I became involved with LibTIFF 30+ years ago when I wrote a program to store Magnetic Resonance Imaging data as raw data files and to export them to TIFF files so that researchers could embed them in grant applications and papers. The original data came from German Bruker spectrometers that used 24 bit words with a floating point format that involved non-contiguous bit groups for the mantissa and the exponent. The software that I wrote ran on a VAXstation that did not use IEEE floating point formats. The researchers used PCs and Macs to write their grants. After writing the code to convert between floating point formats of any type and size it was just a matter of choosing which export formats to support, eg BigEndian, LittleEndian, 8 bit int, 16 bit int, 32 bit IEEE float, 64 bit IEEE double, etc. TIFF was the ideal format for the graphics export option since in that ancient time there were few options for displaying images in word processor documents and tiff was the most widely supported.

Step one is to determine the range of values in the input data for each band used by the multi-spectral scanner. Step two is to convert that into a data type supported by LibTIFF while retaining the full range of input data and preserving the greatest degree of precision available with that data type. Step three is to offer multiple output options, including, but not limited to TIFF, that store enough information about the data in each layer to allow the original information to be reconstructed faithfully. If you write a binary data dump file, you need to have some kind of header that explains what is in the data portion of the file and where it is located. This sounds a lot like what TIFF does. For meta data like BITSPERSAMPLE, SAMPLES_PER_PIXEL, etc this is trivial. For scanner specific parameters that don't have an obvious logical tag choice, you may have to create a custom tag, or embed a proprietary blob of information in it. DSLR raw files are a perfect example of this.
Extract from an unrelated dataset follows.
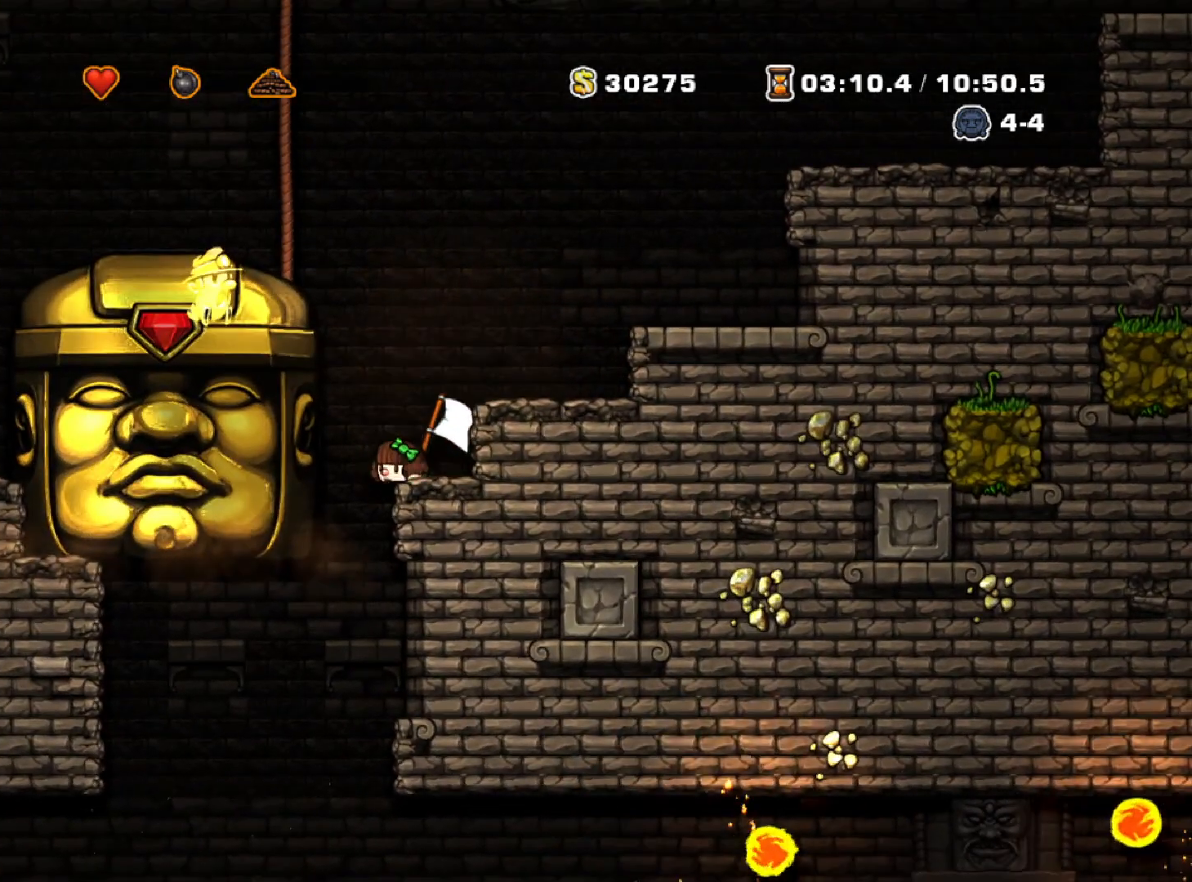
{"keys": ["down"], "events": [[17, "left", "down"], [67, "left", "up"]]}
Note that the width and height tags are obviously incorrect as reported here by file but not by tiffinfo or tiffdump.

file _DSC9849.NEF
_DSC9849.NEF: TIFF image data, big-endian, direntries=28, height=0,
bps=0, compression=none, PhotometricIntepretation=RGB,
manufacturer=NIKON CORPORATION, model=NIKON D800,
orientation=upper-left, width=0

If you run tiffinfo on them, you will see lots more information including references to unknown tags.

If you dump the EXIF data from one of these raw files, you will see hundreds of lines of additional information.

TIFF will preserve that data if you encode it correctly. That doesn't mean that any ordinary TIFF viewer is going to interpret it correctly or even show the layers of data represented by the non-RGB image. Whether you encode all the data in one TIFF image, in a series of subfiles within that image, or in a series of images will affect what can be viewed by less capable viewers. We have all seen proprietary software that uses TIFF files to store data in a way that only that software can use, early versions of Photoshop being one package that comes to mind.

Before you define your storage format, you need to decide what your requirements will be to view or recover the data. A binary dump file with an ASCII header will preserve your data, but only you will be able to make any sense of it. If you start the header with a fixed length field to identify the program and version followed by a field that specifies the length of the header, you can expand the header in the future if need be. Once again, TIFF does all of this for you...

TIFF data formats are not limited to 1,4,8,16 bits per channel, plus floating point formats. Tiffcrop and programs like GraphicsMagick support arbitrary bit depths from 1 to 32 bits for most operations. Modern DSLRs commonly have 14 bit DACs but store their data as 16 bits per channel per pixel. TIFF gives you the flexibility to store the data any way you see fit but it does not ensure that everyone will be able to make full use of it.

You might want to investigate programs such as DICOM readers/writers and programs that store satellite and LIDAR data to see how they deal with these issues.

Richard Nolde